一つの作品が完成するには、多くのスタッフの力が必要となる。『コードギアス 反逆のルルーシュ』もまた例外ではない。さまざまなプロフェッショナルの力が一つの結晶となり、『コードギアス』という作品に輝きを宿らせたのである。

「BGMと挿入歌。そして担当分の主題歌。そういったところの制作全般を取り扱う仕事」

 石川は「音楽プロデューサー」とクレジットされる自分の役割を説明する。たとえば谷口悟朗監督の過去作品にあって、中川幸太郎、黒石ひとみという二人のアーティストを紹介したのは石川だ。そして二人が『コードギアス 反逆のルルーシュ』にも引き続いて参加している。

「谷口監督は音楽について、作品ごとに明確な狙いを持っている方です。今回は、中川さんにブリタニア帝国など重厚な部分を、黒石さんには挿入歌とC.C.を中心とする部分を依頼したいと。さらに『コードギアス』については、最初から盛り上げていきたいので、TVシリーズがスタートする時点からたくさんの曲数がほしい、という強い意志をお持ちだったことがあり、ではそれに応えていこうということで実作業を進めました」

 BGMの発注にあたってはまず、どんなイメージの曲が何曲ほしいかを監督と音響監督がまとめた「音楽メニュー」が書かれる。作曲家は、このメニューの意味を解釈しながら作曲を行う。
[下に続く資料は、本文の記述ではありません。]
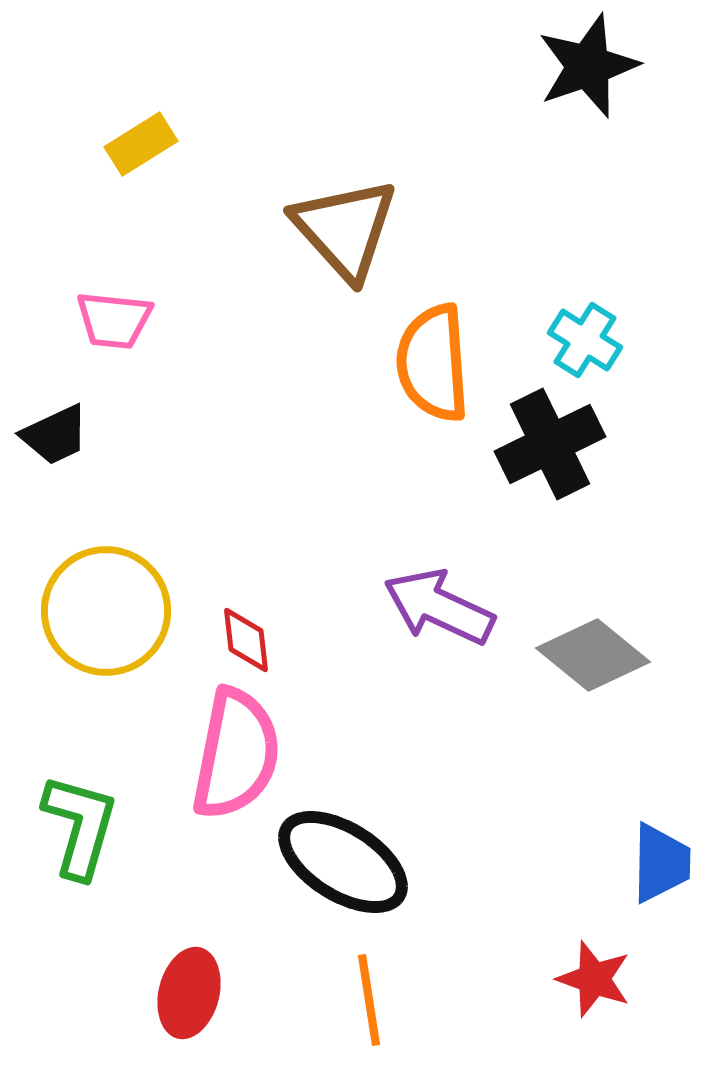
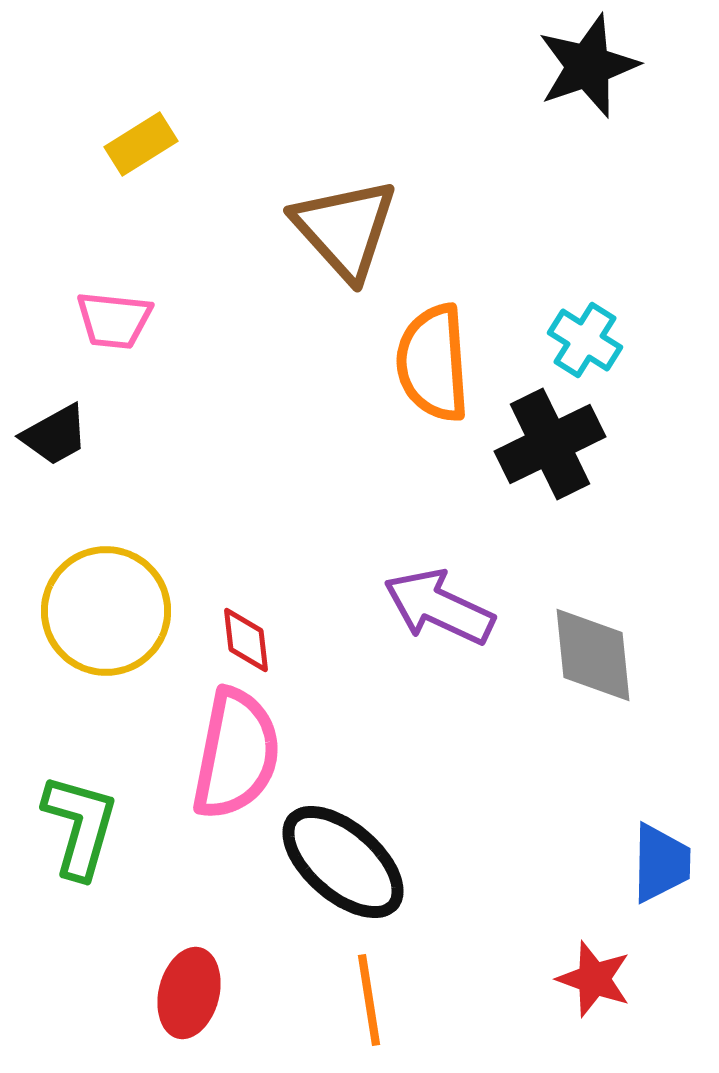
black trapezoid: rotated 4 degrees counterclockwise
gray diamond: rotated 45 degrees clockwise
black ellipse: rotated 9 degrees clockwise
『コードギアス』の第一期は2回の録音で、約80曲のBGMが収録されたが、そのうちの3分の2強にあたる55曲が、1回目の録音によるものだ。通常の2クール作品における総曲数が60曲程度であることと比べると、かなり曲数が多いことがわかる。


 中川は谷口監督と組むのは4回目。黒石も挿入歌のみを含めて3回目。
「何度も同じ監督と組んでいると、コミュニケーションがとりやすいということがある一方で、音楽的な切り口をどう変えて、新鮮なアプローチにしていくか、そこが難しいところです」
 仕事をする上で石川が心がけているのは、アーティストがベストを尽くせる環境を整えること、だという。
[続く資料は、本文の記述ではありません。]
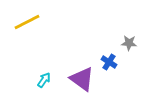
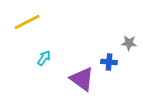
blue cross: rotated 28 degrees counterclockwise
cyan arrow: moved 22 px up
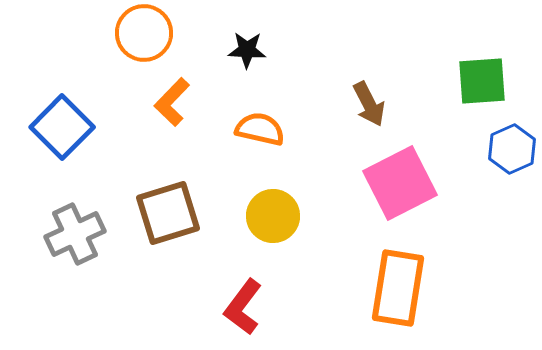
「それにはまず、どんな音楽家とどう組んでもらうか、という顔合わせの部分が重要です。これは自分の仕事の中でも、かなり大きな部分を占めています。誰もが納得する顔合わせで行くこともあれば、逆に意外な人選をしたり。そ して次に、その音楽家がベストのパフォーマンスが出せるように、環境を整えていきます。イメージとしては、アスリートが走りやすいようにコースを設定して、環境を整えていくイメージでしょうか。こうして作品が成功して、音 楽家の評価が高まる、というのは喜びの一つです」

 プロの仕事を支えるプロフェッショナル、それが音楽プロデューサーの仕事なのだ。